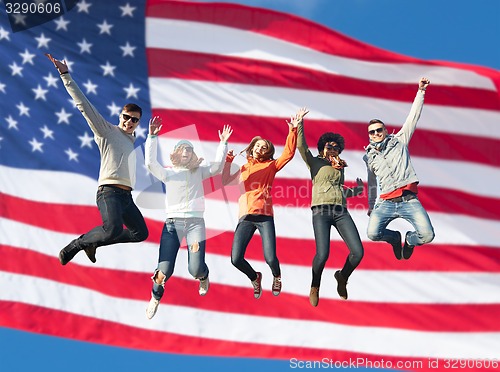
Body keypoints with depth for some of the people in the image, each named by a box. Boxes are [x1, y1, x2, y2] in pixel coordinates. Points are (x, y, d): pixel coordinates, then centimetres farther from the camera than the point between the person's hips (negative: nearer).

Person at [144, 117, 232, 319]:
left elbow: (218, 166, 5)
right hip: (172, 222, -1)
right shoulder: (167, 173, 12)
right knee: (164, 270, -9)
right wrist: (152, 137, -9)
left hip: (195, 222, 1)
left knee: (195, 269, -14)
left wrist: (223, 144, -1)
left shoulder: (199, 172, 17)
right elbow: (150, 162, -3)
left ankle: (203, 277, 26)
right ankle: (156, 297, 23)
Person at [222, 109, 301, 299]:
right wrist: (228, 161, 7)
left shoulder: (270, 166, 15)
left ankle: (277, 277, 22)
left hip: (264, 216, -2)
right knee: (236, 259, -11)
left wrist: (293, 131, -5)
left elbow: (288, 153, 3)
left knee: (270, 258, -15)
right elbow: (225, 181, 15)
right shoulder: (244, 168, 22)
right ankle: (255, 278, 21)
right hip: (245, 217, 2)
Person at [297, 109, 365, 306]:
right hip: (321, 210, -4)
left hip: (341, 211, 4)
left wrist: (358, 189, 35)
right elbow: (301, 146, 0)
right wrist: (300, 124, -6)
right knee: (322, 254, -20)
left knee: (358, 252, -11)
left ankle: (342, 277, 20)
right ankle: (315, 287, 10)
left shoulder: (340, 167, 26)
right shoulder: (315, 162, 14)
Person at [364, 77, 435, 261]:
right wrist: (371, 206, 30)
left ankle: (410, 240, 20)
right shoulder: (369, 157, 19)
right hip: (386, 203, 2)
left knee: (427, 235, -18)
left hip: (409, 200, -2)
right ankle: (395, 238, 14)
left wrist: (421, 91, 4)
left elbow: (413, 117, 10)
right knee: (373, 233, -22)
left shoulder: (399, 141, 14)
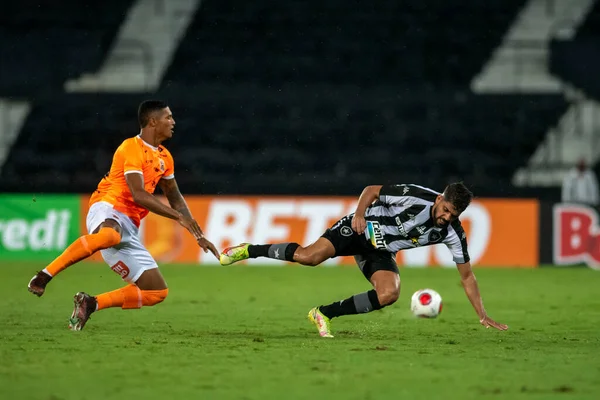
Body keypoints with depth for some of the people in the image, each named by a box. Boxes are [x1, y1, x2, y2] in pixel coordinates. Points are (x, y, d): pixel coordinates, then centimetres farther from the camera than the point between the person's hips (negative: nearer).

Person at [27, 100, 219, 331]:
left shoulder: (164, 157, 20)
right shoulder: (132, 148, -6)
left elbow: (174, 197, 32)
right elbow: (138, 195, -17)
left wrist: (197, 234, 23)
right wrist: (179, 217, -17)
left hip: (129, 228, 8)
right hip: (107, 210, -8)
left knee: (158, 292, 1)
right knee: (110, 235, -46)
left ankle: (90, 304, 8)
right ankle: (44, 276, -36)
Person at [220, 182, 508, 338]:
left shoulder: (453, 233, -14)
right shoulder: (415, 196, -25)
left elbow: (466, 275, -6)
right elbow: (372, 190, -12)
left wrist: (482, 315, -9)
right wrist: (360, 213, -29)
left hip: (380, 253, 4)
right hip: (362, 229, -4)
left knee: (389, 294, -24)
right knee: (311, 256, -25)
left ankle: (325, 314, -8)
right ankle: (249, 250, -1)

### Aim of the exercise
Which lines of the data above contain the string "knee"? Copy each of them.

### Output
right knee: (164, 270, -9)
left knee: (195, 269, -14)
right knee: (236, 259, -11)
left knee: (270, 258, -15)
right knee: (322, 254, -20)
left knee: (358, 252, -11)
left knee: (427, 235, -18)
right knee: (373, 233, -22)
left knee: (158, 292, 1)
right knee: (110, 235, -46)
left knee: (389, 294, -24)
right knee: (311, 256, -25)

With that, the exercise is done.